(Stored data entries)
============================================================

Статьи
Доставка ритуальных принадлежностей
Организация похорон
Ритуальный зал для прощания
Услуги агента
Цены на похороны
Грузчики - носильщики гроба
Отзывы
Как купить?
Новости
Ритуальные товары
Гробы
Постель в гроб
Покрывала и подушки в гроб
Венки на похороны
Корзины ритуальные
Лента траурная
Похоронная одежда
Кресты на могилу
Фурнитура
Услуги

============================================================

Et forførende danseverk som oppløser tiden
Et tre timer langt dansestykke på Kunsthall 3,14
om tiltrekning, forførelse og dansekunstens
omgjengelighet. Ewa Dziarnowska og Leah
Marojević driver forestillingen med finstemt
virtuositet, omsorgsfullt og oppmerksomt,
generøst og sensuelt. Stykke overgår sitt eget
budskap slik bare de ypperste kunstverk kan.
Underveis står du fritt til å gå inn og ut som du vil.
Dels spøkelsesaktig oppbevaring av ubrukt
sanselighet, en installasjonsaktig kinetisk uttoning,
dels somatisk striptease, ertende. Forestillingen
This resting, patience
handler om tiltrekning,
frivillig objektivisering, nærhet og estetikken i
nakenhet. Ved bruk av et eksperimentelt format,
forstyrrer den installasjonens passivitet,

============================================================

# Problem statement:
Which lines in the data above hold the string "tiltrekning"? Show each one.

# Response:
om tiltrekning, forførelse og dansekunstens
handler om tiltrekning,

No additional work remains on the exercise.